Mailing List Archive

replication, high-availability, and load balancing
Hello Masters and Gurus,

I have been migrating a single-server-with-hot-spare system to a
dual-server-autofailover/cluster system. So far I have a glusterfs to
store data, and a samba file server, dovecot imap, haproxy, mysql, smtp,
etc, all working well in production. Servers work well in unison, and
if I shut off one server the other keeps working and nobody can tell;
which means I don't have to be there in case something goes wrong. The
first step in reverse engineering my evil plan to get some actual
vacation time.

The next service I need to get working on this system is calendars.

I was surprised to find out that postgres doesn't support master-master
replication natively, at least not in the context that mysql does. I
have found possible alternative solutions, such as postgres-BDR,
postgres-LX, and Bucardo, but it starts to look like I may run into
limitations with regard to unique keys, or specifically the lack
thereof, in some of the davical tables in the case conflict resolution
becomes necessary.

While I was digging around, it occurred to me that maybe someone has
already invented this wheel and might be willing to share some insight?
Would actually be interested to hear any thoughts at all on the topic of
migrating into this new clustered-server setup...



--
Bob Miller
Cell: 867-334-7117
Office: 867-633-3760
www.computerisms.ca

------------------------------------------------------------------------------
Check out the vibrant tech community on one of the world's most
engaging tech sites, Slashdot.org! http://sdm.link/slashdot
_______________________________________________
Davical-general mailing list
Davical-general@lists.sourceforge.net
https://lists.sourceforge.net/lists/listinfo/davical-general
Re: replication, high-availability, and load balancing [ In reply to ]
Hi Folks,

not sure if I can say I have mastered this, but I did get it working, so
thought I would share my notes on how I did it. no promises there
aren't some small mistakes in these notes; if you follow these notes and
find any, I am sure those who follow you would like to know what they are.

**Source data**
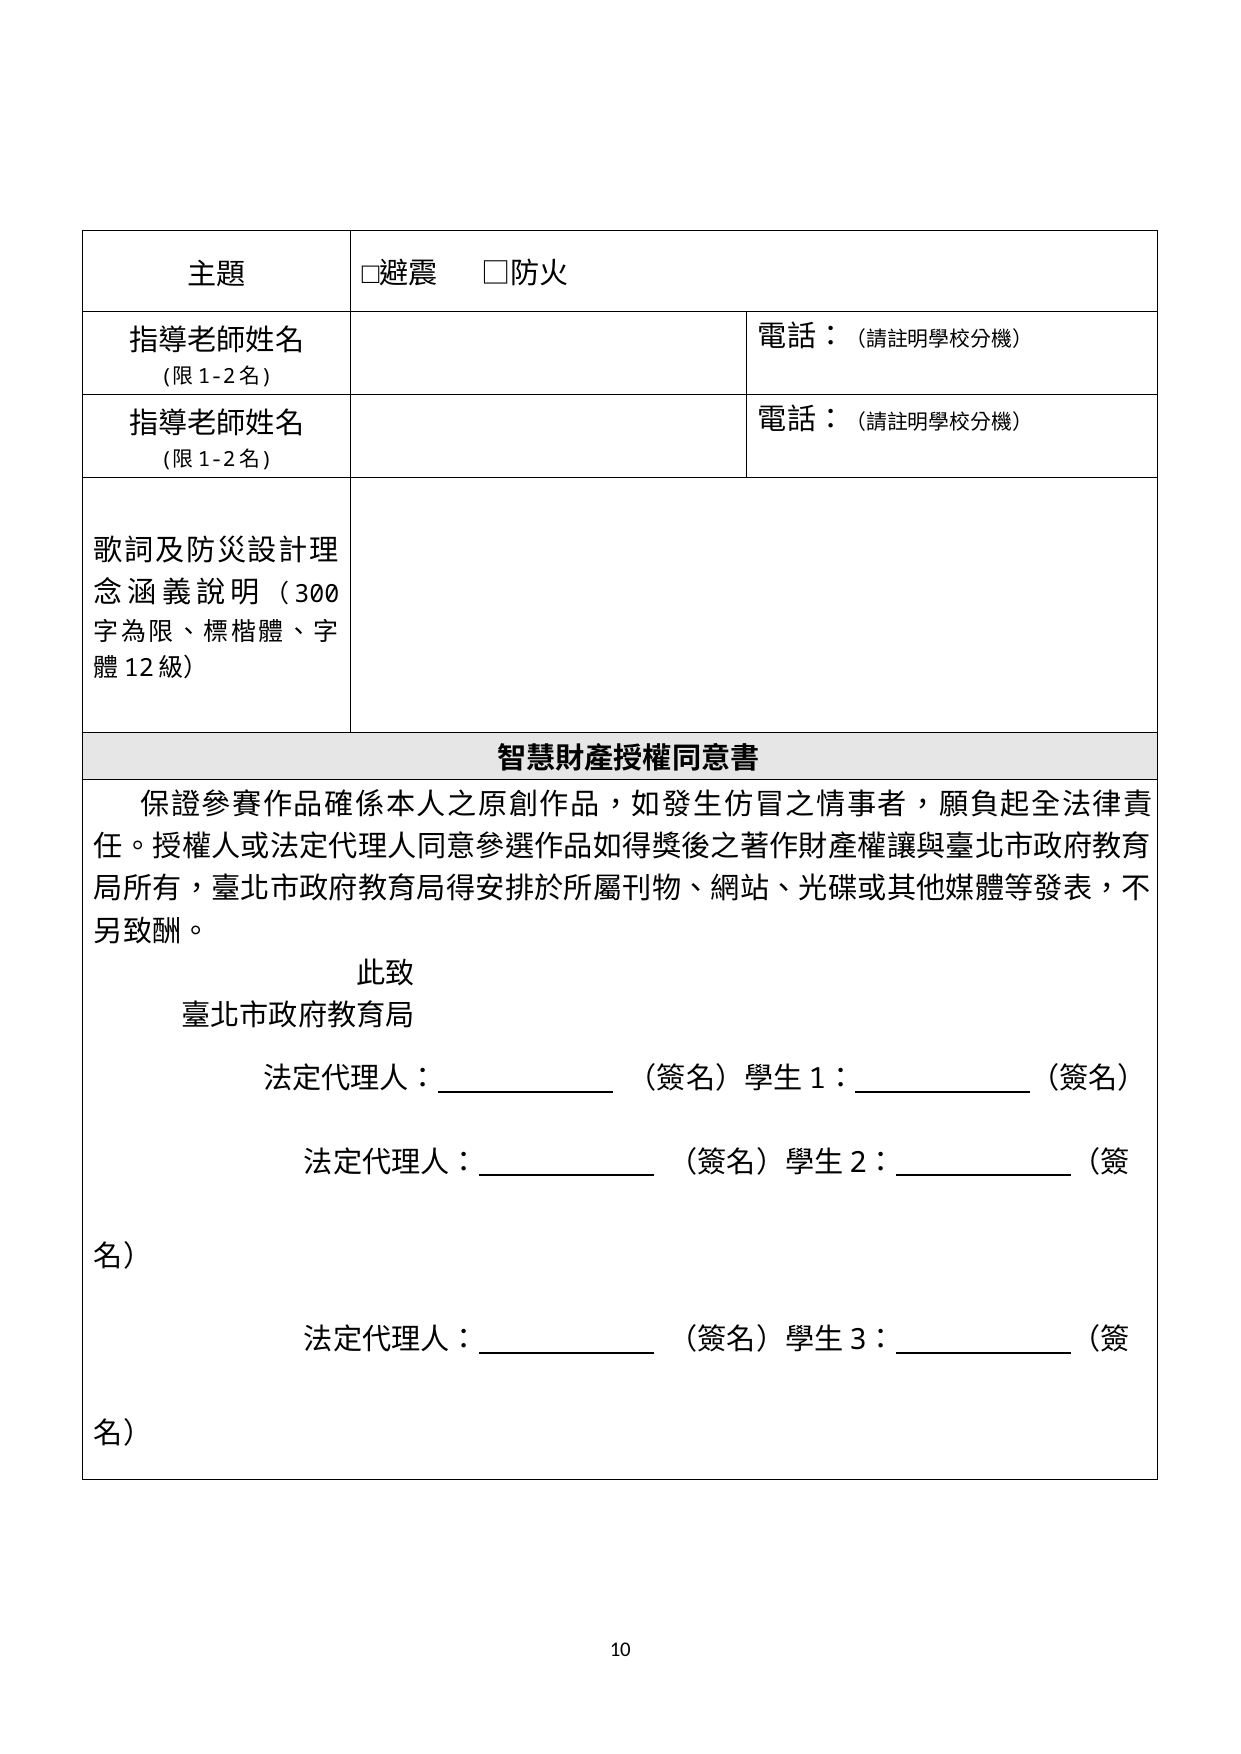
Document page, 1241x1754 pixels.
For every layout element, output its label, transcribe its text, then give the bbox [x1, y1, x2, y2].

**Exercise objective**
Update everything from "I was surprised" down to "becomes necessary." in the replication thread, with "Bucardo" changed to "Slony".

**Final result**
I was surprised to find out that postgres doesn't support master-master
replication natively, at least not in the context that mysql does. I
have found possible alternative solutions, such as postgres-BDR,
postgres-LX, and Slony, but it starts to look like I may run into
limitations with regard to unique keys, or specifically the lack
thereof, in some of the davical tables in the case conflict resolution
becomes necessary.